"Cattle" served as pivotal instruments to Spanish and American colonialism since the 1700s. Since then, the ecological communities in California's San Joaquin Valley have undergone profound and irreversible transformations.
The diverse landscape of the Valley metamorphosed into a cowscape, initiated by the violent processes of displacing
both native human and nonhuman populations.
John Ryan Fischer identifies this
transformation as a result of the political and commercial forces associated with the cattle frontiers.
Ranching settlements and supporting croplands grew into an animal agriculture industry
of unprecedented historical scale, necessitating massive animal exploitation, land conversions, river diversions, lake drainages, and ecological erasure.
The San Joaquin Valley, once a humid region boasting diverse ecologies, has lost a staggering 95% of its original wetlands.
Elevated soil and groundwater salinity, aridity, temperatures, and nitrogen loading continuously challenge the resilience of plant species.
Selected plants (
Lotus corniculatus, Bidens laevis, Elymus glaucus, Atriplex polycarpa, Cephalanthus occidentalis var. californica, Prosopis pubescens)
each have unique histories and futures within the expansive cowscape of the San Joaquin Valley.

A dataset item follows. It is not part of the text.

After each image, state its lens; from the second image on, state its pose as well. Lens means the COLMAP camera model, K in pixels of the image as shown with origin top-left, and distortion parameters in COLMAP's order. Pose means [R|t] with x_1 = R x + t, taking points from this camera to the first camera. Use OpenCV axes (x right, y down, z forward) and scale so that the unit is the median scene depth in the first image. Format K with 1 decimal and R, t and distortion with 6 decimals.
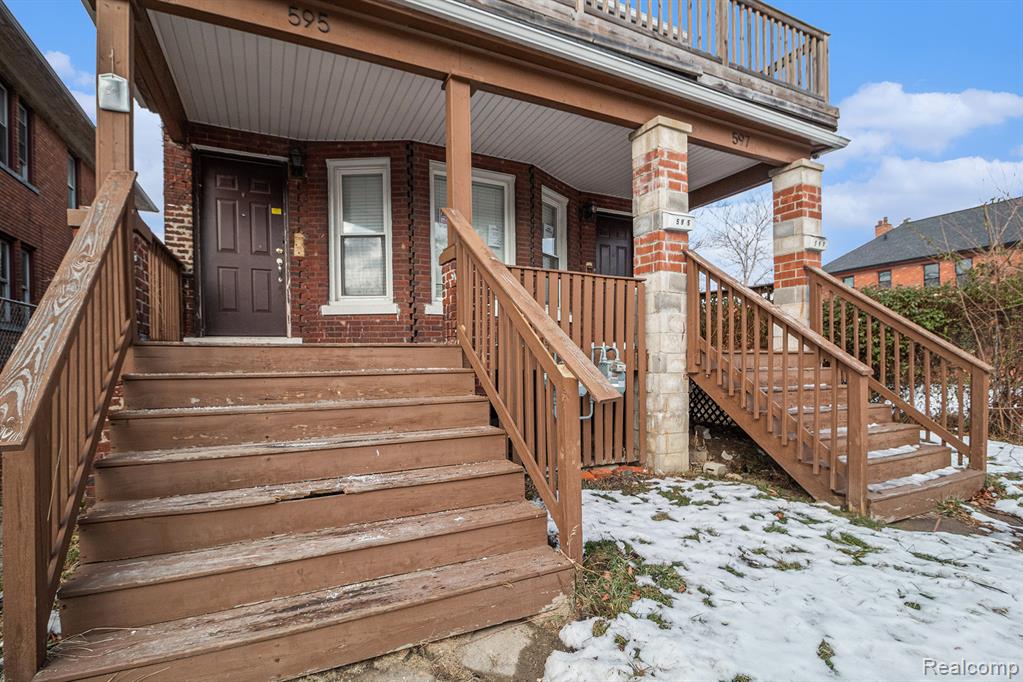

These plants possess distinct properties enabling them to endure or flourish amidst the onslaught of landscape changes since the era of "cattle colonialism."
Some are
displaced relatives (invasive species) transferred via commercial routes and have colonized disturbed sites.
Additionally, these plants engage in interspecies relationships with cows, particularly in through consumption and waste.
Taking these relationships seriously provides insights into the future cowscape of the Valley, where we may work alongside plants by interpreting their historical changes,
practicing interspecies relationality, and abandoning the perilous notion of control.
Background map: 1873 Map of the San Joaquin Valley, prepared by the Geological Survey of California under the direction of the Board of Commissioners on Irrigation.
Overlaid on the pre-existing ephemeral rivers and lakes of the Valley, the survey gridded the landscape and ushered in statewide water projects and land conversion into intensive agriculture.